* _Text under study_

Google’s TPU Chips Threaten Nvidia’s Dominance in AI Computing

Here is a three-year chart of stock prices for Nvidia (NVDA), Alphabet/Google (GOOG), and the generic QQQ tech stock composite:

NVDA has been spectacular. If you had $20k in NVDA three years ago, it would have turned into nearly $200k. Sweet. Meanwhile, GOOG poked along at the general pace of QQQ.  Until…around Sept 1 (yellow line), GOOG started to pull away from QQQ, and has not looked back.

And in the past two months, GOOG stock has stomped all over NVDA, as shown in the six-month chart below. The two stocks were neck and neck in early October, then GOOG has surged way ahead. In the past month, GOOG is up sharply (red arrow), while NVDA is down significantly:

What is going on? It seems that the market is buying the narrative that Google’s Tensor Processing Unit (TPU) chips are a competitive threat to Nvidia’s GPUs. Last week, we published a tutorial on the technical details here. Briefly, Google’s TPUs are hardwired to perform key AI calculations, whereas Nvidia’s GPUs are more general-purpose. For a range of AI processing, the TPUs are faster and much more energy-efficient than the GPUs.

* _About this exercise_
Reproduce the article on Google's TPU chips and Nvidia word for word, from its headline through its last sentence.

* _Listed entries_
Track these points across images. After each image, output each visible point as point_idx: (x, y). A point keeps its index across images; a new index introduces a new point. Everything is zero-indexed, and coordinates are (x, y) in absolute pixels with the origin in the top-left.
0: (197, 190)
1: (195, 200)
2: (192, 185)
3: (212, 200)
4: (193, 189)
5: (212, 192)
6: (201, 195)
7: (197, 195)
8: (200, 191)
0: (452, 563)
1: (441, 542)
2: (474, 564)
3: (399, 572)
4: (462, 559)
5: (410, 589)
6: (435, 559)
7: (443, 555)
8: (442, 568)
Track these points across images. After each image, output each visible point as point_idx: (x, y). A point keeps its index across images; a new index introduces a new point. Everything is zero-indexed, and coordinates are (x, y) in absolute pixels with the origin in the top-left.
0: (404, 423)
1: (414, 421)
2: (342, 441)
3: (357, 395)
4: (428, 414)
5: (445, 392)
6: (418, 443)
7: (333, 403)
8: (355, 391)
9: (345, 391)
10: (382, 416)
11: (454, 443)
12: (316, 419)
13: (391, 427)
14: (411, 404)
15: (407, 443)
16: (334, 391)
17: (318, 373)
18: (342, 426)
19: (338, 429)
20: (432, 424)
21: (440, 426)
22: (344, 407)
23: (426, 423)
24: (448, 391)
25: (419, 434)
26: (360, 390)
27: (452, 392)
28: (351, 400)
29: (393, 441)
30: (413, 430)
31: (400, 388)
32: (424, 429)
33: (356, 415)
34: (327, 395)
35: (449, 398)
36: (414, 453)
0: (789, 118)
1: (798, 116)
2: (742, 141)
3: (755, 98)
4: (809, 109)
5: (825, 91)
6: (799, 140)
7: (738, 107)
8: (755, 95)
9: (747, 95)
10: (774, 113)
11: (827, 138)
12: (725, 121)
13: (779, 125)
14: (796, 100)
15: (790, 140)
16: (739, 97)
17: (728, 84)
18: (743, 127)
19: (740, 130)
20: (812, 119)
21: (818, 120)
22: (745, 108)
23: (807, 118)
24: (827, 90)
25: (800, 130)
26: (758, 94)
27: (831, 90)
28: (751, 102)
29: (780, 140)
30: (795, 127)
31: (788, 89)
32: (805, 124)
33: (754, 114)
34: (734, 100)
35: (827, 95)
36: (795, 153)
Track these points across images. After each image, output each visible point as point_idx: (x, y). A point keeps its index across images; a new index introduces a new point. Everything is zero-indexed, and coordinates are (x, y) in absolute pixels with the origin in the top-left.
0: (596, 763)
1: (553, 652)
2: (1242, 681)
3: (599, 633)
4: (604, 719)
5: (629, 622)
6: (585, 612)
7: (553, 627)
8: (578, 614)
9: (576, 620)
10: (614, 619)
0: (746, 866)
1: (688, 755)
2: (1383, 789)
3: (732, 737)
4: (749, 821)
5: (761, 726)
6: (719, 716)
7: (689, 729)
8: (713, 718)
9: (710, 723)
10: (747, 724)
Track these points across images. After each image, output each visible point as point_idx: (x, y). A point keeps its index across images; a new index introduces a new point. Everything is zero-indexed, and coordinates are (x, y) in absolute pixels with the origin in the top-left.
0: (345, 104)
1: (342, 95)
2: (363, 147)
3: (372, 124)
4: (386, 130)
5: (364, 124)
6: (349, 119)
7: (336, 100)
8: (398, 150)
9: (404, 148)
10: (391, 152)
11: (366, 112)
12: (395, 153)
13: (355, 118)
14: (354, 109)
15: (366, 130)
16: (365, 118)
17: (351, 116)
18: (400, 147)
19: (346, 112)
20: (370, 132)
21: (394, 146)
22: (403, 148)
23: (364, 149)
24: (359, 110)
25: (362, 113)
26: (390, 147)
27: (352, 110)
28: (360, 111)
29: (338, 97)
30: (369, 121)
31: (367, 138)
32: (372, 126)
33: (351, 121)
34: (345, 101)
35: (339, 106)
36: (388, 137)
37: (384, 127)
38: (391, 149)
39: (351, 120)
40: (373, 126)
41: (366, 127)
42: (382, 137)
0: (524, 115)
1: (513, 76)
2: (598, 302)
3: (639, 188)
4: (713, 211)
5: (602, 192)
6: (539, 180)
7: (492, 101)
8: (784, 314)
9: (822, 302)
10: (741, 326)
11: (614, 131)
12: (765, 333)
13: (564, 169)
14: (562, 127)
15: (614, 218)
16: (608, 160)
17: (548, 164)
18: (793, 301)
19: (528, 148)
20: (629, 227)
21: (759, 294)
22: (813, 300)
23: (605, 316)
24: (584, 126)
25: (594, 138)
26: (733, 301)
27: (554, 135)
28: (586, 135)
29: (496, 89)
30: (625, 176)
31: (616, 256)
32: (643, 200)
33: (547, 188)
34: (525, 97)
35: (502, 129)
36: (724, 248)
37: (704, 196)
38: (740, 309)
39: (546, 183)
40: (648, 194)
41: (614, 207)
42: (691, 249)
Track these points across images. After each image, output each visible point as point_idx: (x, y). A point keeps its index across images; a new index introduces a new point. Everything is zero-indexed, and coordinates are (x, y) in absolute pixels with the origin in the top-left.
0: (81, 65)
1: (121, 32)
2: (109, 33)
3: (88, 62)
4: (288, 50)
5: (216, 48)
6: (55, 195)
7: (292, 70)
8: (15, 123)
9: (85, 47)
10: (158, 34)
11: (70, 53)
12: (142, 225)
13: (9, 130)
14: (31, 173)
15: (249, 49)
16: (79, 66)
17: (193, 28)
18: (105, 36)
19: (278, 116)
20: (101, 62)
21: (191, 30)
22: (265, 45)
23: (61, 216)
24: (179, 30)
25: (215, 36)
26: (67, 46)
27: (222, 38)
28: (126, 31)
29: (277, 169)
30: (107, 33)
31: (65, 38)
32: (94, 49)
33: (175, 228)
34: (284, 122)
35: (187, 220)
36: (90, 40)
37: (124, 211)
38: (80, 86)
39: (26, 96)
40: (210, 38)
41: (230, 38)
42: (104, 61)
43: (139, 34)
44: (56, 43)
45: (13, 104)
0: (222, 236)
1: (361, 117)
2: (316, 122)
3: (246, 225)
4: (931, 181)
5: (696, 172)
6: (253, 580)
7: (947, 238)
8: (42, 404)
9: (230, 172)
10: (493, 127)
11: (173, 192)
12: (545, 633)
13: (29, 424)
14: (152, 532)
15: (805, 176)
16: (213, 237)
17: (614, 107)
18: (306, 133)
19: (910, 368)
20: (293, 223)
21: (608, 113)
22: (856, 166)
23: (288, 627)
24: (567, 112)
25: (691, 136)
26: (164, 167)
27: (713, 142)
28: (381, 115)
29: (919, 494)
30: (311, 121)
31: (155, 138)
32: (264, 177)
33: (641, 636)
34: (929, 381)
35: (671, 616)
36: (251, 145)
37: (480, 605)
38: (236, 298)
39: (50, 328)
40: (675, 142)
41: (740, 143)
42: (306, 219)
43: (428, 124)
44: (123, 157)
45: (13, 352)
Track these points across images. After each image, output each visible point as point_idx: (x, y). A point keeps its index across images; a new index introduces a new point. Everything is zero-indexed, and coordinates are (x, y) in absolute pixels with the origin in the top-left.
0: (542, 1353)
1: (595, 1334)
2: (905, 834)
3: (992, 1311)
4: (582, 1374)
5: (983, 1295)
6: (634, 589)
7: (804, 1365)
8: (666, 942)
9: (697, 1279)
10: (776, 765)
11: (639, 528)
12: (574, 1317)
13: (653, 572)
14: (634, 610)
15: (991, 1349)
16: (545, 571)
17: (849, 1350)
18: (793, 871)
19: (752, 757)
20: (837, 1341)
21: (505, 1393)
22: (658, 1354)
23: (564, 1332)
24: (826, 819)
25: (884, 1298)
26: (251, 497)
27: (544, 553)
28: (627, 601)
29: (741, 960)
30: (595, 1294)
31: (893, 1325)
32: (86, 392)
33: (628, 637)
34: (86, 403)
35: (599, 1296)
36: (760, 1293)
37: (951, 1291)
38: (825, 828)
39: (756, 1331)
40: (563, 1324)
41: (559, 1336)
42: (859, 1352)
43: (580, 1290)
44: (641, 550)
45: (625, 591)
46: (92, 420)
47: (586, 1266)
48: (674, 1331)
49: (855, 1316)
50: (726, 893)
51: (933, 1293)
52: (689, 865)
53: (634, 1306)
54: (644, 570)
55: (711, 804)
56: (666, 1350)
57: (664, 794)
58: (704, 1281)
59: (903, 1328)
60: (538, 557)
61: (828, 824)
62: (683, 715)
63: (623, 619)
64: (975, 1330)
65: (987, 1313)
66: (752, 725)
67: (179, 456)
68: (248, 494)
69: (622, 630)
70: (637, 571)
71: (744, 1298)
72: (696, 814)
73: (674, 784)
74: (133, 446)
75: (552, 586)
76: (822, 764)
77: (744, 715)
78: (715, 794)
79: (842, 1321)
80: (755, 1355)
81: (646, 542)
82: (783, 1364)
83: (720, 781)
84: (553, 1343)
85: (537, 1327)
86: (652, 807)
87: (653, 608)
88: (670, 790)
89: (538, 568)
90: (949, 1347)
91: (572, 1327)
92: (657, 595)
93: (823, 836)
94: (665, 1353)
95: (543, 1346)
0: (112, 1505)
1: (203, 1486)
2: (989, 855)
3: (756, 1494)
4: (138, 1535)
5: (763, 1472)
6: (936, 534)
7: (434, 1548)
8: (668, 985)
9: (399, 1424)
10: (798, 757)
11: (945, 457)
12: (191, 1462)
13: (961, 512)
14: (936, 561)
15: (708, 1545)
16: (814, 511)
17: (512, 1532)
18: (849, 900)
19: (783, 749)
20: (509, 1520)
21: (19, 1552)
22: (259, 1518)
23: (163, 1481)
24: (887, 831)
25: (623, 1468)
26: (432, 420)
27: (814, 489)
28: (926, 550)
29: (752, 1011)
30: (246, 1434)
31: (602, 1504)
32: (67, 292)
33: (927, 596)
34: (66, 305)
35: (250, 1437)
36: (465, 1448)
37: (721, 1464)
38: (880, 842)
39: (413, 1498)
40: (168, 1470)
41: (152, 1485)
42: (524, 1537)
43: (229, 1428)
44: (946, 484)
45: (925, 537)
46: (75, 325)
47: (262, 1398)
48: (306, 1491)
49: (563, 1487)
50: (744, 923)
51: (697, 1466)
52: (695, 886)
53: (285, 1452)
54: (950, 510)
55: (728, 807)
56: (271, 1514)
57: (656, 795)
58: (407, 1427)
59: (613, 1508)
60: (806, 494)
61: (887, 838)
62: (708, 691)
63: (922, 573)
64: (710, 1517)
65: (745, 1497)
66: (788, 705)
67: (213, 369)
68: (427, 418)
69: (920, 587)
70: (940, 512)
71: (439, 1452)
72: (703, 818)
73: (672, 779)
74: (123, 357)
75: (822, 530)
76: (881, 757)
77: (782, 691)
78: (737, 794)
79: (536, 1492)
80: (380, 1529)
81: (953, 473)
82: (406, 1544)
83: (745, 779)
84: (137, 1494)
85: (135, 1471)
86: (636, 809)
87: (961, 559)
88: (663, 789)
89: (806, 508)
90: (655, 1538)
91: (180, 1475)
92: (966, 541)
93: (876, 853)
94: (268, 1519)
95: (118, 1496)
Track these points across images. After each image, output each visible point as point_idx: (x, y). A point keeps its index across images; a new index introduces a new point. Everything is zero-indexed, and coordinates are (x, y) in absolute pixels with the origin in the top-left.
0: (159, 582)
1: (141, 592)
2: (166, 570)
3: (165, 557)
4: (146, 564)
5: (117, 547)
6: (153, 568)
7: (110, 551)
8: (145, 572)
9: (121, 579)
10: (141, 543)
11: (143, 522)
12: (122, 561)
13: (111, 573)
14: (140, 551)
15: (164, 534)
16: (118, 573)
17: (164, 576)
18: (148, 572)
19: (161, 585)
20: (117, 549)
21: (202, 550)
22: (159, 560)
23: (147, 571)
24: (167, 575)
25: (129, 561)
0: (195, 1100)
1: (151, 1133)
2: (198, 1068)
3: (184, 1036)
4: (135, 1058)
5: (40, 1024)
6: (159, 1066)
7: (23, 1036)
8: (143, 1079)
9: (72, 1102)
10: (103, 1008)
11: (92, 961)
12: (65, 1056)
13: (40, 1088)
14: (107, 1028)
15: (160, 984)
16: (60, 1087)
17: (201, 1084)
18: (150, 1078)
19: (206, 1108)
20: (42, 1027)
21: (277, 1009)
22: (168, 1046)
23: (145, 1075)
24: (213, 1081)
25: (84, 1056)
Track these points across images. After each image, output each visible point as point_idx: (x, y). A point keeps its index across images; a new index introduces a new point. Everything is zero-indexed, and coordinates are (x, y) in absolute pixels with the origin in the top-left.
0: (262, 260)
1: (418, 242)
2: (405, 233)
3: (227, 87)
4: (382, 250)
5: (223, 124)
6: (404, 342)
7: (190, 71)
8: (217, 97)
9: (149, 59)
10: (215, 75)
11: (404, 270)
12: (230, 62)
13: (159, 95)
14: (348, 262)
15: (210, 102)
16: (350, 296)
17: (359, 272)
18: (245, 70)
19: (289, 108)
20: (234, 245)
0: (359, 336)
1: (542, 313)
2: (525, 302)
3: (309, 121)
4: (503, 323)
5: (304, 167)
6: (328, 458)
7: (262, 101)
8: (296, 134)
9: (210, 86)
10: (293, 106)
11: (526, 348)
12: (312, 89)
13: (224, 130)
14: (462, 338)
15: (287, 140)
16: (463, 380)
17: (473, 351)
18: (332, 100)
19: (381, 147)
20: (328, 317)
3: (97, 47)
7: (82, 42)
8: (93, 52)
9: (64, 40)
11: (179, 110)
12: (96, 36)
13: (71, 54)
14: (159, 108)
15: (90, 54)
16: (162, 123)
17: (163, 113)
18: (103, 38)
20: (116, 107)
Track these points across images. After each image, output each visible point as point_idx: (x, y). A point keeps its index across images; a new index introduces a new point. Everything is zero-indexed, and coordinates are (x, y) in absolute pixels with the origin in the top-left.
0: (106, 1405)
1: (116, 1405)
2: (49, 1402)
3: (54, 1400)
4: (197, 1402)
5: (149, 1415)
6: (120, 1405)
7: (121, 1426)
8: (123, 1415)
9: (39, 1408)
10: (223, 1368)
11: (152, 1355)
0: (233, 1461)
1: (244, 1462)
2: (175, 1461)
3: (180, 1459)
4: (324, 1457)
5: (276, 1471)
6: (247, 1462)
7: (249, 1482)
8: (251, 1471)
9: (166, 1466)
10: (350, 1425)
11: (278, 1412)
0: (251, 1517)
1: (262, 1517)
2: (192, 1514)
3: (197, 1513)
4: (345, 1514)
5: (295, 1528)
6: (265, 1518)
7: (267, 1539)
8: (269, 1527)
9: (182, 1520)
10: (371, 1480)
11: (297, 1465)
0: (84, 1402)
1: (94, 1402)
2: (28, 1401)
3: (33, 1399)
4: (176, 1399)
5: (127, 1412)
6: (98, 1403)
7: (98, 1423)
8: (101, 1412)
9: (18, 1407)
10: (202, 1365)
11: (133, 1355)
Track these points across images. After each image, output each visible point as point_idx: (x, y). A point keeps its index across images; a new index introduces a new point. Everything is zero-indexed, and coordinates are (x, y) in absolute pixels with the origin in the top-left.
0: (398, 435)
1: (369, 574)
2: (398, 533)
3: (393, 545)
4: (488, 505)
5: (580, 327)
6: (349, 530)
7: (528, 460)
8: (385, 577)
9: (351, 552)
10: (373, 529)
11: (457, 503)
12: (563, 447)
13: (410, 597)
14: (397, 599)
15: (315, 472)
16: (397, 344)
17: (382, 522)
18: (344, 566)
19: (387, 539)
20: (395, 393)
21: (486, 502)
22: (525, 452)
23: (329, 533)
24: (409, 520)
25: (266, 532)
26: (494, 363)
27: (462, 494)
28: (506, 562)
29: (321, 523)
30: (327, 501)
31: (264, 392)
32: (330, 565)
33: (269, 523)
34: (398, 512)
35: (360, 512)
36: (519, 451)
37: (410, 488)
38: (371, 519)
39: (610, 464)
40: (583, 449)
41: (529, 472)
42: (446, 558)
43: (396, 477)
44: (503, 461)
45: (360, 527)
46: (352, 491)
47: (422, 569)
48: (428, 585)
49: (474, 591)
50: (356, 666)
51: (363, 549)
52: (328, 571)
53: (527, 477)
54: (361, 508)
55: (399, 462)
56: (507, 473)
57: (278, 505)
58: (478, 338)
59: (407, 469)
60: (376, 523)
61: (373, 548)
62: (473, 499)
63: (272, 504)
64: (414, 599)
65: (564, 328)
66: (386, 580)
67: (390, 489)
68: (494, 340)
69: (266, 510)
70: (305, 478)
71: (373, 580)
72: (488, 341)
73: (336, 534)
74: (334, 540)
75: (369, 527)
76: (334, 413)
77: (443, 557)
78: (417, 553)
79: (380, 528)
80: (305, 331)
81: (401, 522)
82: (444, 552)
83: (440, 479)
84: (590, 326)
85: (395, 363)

* _Answer space_
Google’s TPU Chips Threaten Nvidia’s Dominance in AI Computing

Here is a three-year chart of stock prices for Nvidia (NVDA), Alphabet/Google (GOOG), and the generic QQQ tech stock composite:

NVDA has been spectacular. If you had $20k in NVDA three years ago, it would have turned into nearly $200k. Sweet. Meanwhile, GOOG poked along at the general pace of QQQ.  Until…around Sept 1 (yellow line), GOOG started to pull away from QQQ, and has not looked back.

And in the past two months, GOOG stock has stomped all over NVDA, as shown in the six-month chart below. The two stocks were neck and neck in early October, then GOOG has surged way ahead. In the past month, GOOG is up sharply (red arrow), while NVDA is down significantly:

What is going on? It seems that the market is buying the narrative that Google’s Tensor Processing Unit (TPU) chips are a competitive threat to Nvidia’s GPUs. Last week, we published a tutorial on the technical details here. Briefly, Google’s TPUs are hardwired to perform key AI calculations, whereas Nvidia’s GPUs are more general-purpose. For a range of AI processing, the TPUs are faster and much more energy-efficient than the GPUs.